One potential solution is to make the Roleplaying award based upon a vote. This avoids the issue of GM favoritism. It doesn't eliminate favoritism overall, but does avoid GM favoritism, and can reduce the emotional impact of dissimilar awards.
One should, however, also remain aware of the relationship of reward cycles and player behavior: What is rewarded tends to be what gets done. If a player can't rise to the standard, then it can create resentment; in some cases, however, it simply results in acknowledgement of the defect. In order to maximize the positive reinforcement effect, however, the GM needs to be clear why each experience point award is given - if the system instructs awarding a karma for good roleplay, then when awarding Karma, award it saying something to the effect of, "Ok, Fred, Joe, George, 1 point for good roleplay tonight." Do not say, "Darryl, no RP award." Negative reinforcement works far less well than positive; a lack of negative with positive of others tends to encourage like behavior. (This is all well grounded in educational psychology theory. It also is used strongly in games like Burning Wheel.)

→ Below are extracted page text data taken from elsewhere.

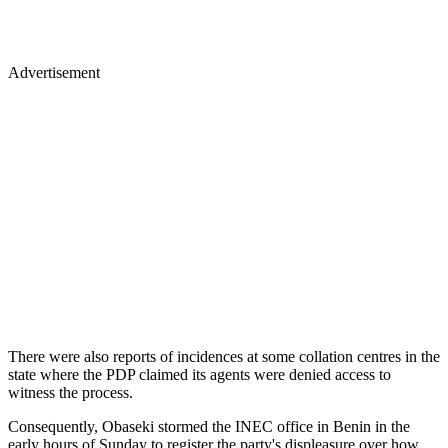
Advertisement
There were also reports of incidences at some collation centres in the
state where the PDP claimed its agents were denied access to
witness the process.
Consequently, Obaseki stormed the INEC office in Benin in the
early hours of Sunday to register the party's displeasure over how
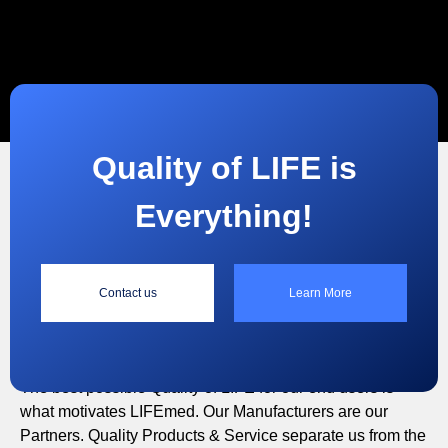
Quality of LIFE is
Everything!
“
Contact us
Learn More
Quality of LIFE is Everything!
The best possible Quality of LIFE for our end users is
what motivates LIFEmed. Our Manufacturers are our
Partners. Quality Products & Service separate us from the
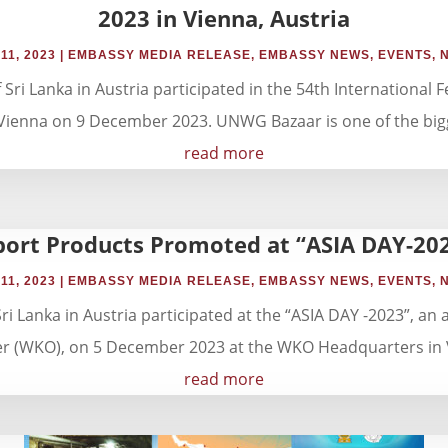
2023 in Vienna, Austria
11, 2023
|
EMBASSY MEDIA RELEASE
,
EMBASSY NEWS
,
EVENTS
,
i Lanka in Austria participated in the 54th International Fe
Vienna on 9 December 2023. UNWG Bazaar is one of the bigge
read more
port Products Promoted at “ASIA DAY-202
11, 2023
|
EMBASSY MEDIA RELEASE
,
EMBASSY NEWS
,
EVENTS
,
 Lanka in Austria participated at the “ASIA DAY -2023”, an 
 (WKO), on 5 December 2023 at the WKO Headquarters in Vie
read more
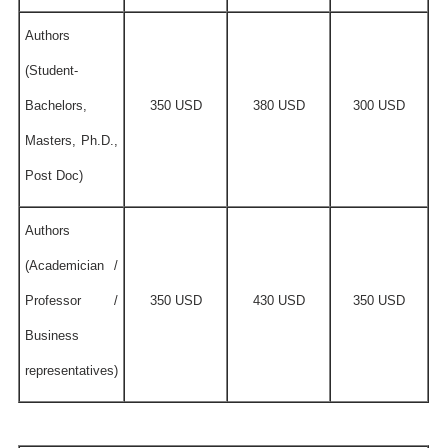
Authors
(Student-
Bachelors,
350 USD
380 USD
300 USD
Masters, Ph.D.,
Post Doc)
Authors
(Academician /
Professor /
350 USD
430 USD
350 USD
Business
representatives)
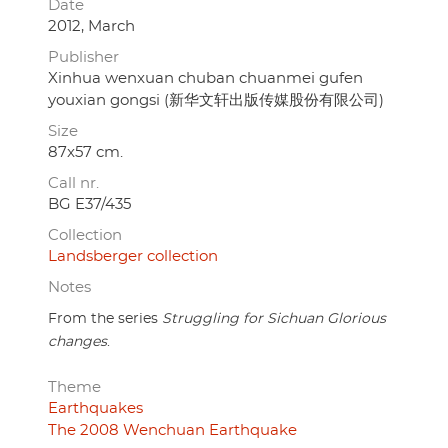
Date
2012, March
Publisher
Xinhua wenxuan chuban chuanmei gufen
youxian gongsi (新华文轩出版传媒股份有限公司)
Size
87x57 cm.
Call nr.
BG E37/435
Collection
Landsberger collection
Notes
From the series
Struggling for Sichuan Glorious
changes
.
Theme
Earthquakes
The 2008 Wenchuan Earthquake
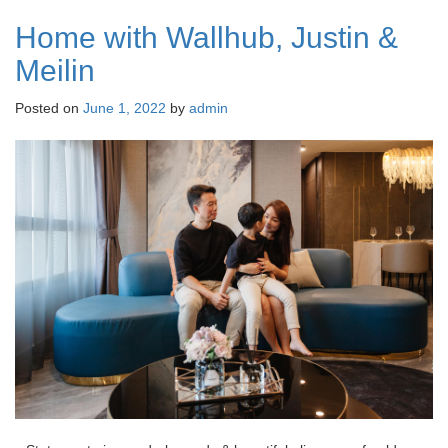
Home with Wallhub, Justin &
Meilin
Posted on
June 1, 2022
by
admin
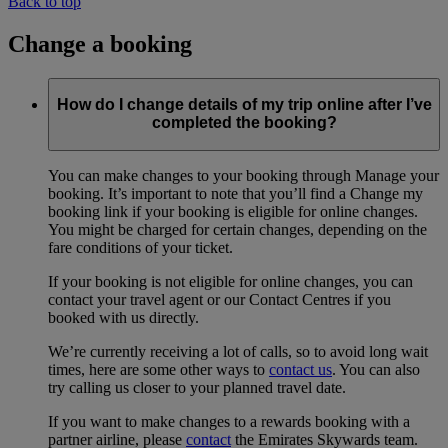
Back to top
Change a booking
How do I change details of my trip online after I’ve
completed the booking?
You can make changes to your booking through Manage your
booking. It’s important to note that you’ll find a Change my
booking link if your booking is eligible for online changes.
You might be charged for certain changes, depending on the
fare conditions of your ticket.
If your booking is not eligible for online changes, you can
contact your travel agent or our Contact Centres if you
booked with us directly.
We’re currently receiving a lot of calls, so to avoid long wait
times, here are some other ways to
contact us
. You can also
try calling us closer to your planned travel date.
If you want to make changes to a rewards booking with a
partner airline, please
contact
the Emirates Skywards team.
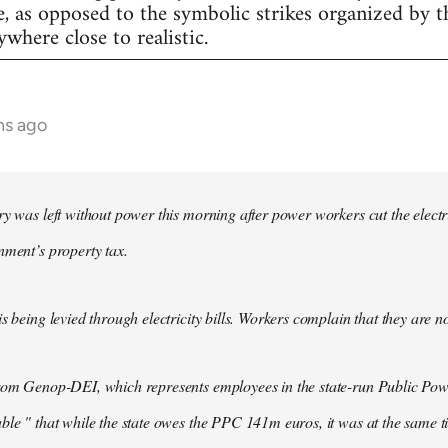
e, as opposed to the symbolic strikes organized by th
nywhere close to realistic.
hs ago
ry was left without power this morning after power workers cut the electri
nment’s property tax.
s being levied through electricity bills. Workers complain that they are n
from Genop-DEI, which represents employees in the state-run Public Pow
ble " that while the state owes the PPC 141m euros, it was at the same t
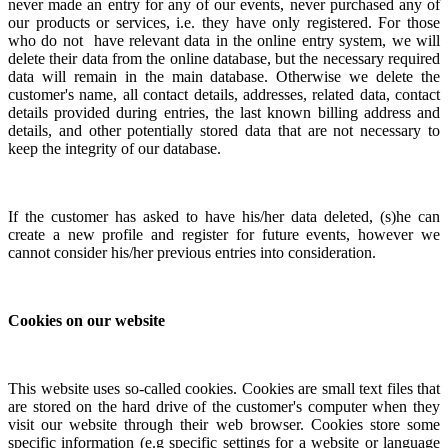
never made an entry for any of our events, never purchased any of
our products or services, i.e. they have only registered. For those
who do not have relevant data in the online entry system, we will
delete their data from the online database, but the necessary required
data will remain in the main database.
Otherwise we delete the
customer's name, all contact details, addresses, related data, contact
details provided during entries, the last known billing address and
details, and other potentially stored data that are not necessary to
keep the integrity of our database.
If the customer has asked to have his/her data deleted, (s)he can
create a new profile and register for future events, however we
cannot consider his/her previous entries into consideration.
Cookies on our website
This website uses so-called cookies. Cookies are small text files that
are stored on the hard drive of the customer's computer when they
visit our website through their web browser. Cookies store some
specific information (e.g specific settings for a website or language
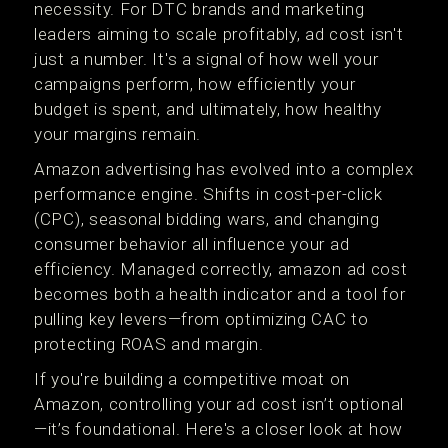
necessity. For DTC brands and marketing
leaders aiming to scale profitably, ad cost isn't
just a number. It's a signal of how well your
campaigns perform, how efficiently your
budget is spent, and ultimately, how healthy
your margins remain.
Amazon advertising has evolved into a complex
performance engine. Shifts in cost-per-click
(CPC), seasonal bidding wars, and changing
consumer behavior all influence your ad
efficiency. Managed correctly, amazon ad cost
becomes both a health indicator and a tool for
pulling key levers—from optimizing CAC to
protecting ROAS and margin.
If you're building a competitive moat on
Amazon, controlling your ad cost isn’t optional
—it’s foundational. Here's a closer look at how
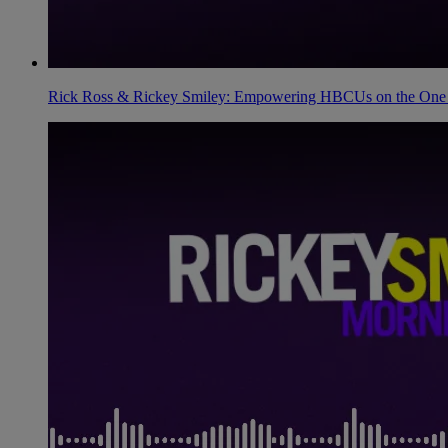
Rick Ross & Rickey Smiley: Empowering HBCUs on the One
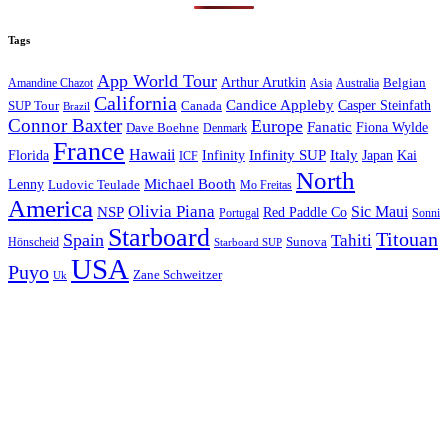
Tags
App World Tour
Arthur Arutkin
Amandine Chazot
Australia
Belgian
Asia
California
Candice Appleby
Canada
Casper Steinfath
SUP Tour
Brazil
Connor Baxter
Europe
Fanatic
Fiona Wylde
Dave Boehne
Denmark
France
Hawaii
Infinity SUP
Italy
Japan
Kai
Florida
Infinity
ICF
North
Michael Booth
Lenny
Ludovic Teulade
Mo Freitas
America
Olivia Piana
Sic Maui
NSP
Red Paddle Co
Sonni
Portugal
Starboard
Titouan
Spain
Tahiti
Hönscheid
Sunova
Starboard SUP
USA
Puyo
Zane Schweitzer
Uk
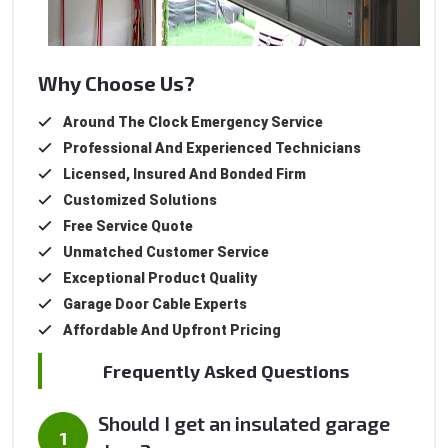
Why Choose Us?
Around The Clock Emergency Service
Professional And Experienced Technicians
Licensed, Insured And Bonded Firm
Customized Solutions
Free Service Quote
Unmatched Customer Service
Exceptional Product Quality
Garage Door Cable Experts
Affordable And Upfront Pricing
Frequently Asked Questions
Should I get an insulated garage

If you have a player who is incapable of rising to the standard, you can lower your standard, or you can work with the player to train them. You can also work with the deficient player on the needed skills if they are willing.
The one thing not to do is to provide alternate routes to the same total. Each category should stand alone, and either be met or not. Providing alternates simply makes experience awards meaningless for shaping behavior, and cheats those who are meeting the category.
If you want even advancement, just award a flat award every session, and ignore the guidelines. It's perfectly reasonable to drop a category as well.
In 33 years of GMing, I've only had two players (of over 50, total) complain about asymmetric awards. Of those two, one was a cheat and a liar, so I utterly discount his contribution. The other was emotionally unstable and constantly seeking unmerited reinforcement. It usually isn't going to be an issue as long as it's clear why the awards are dissimilar.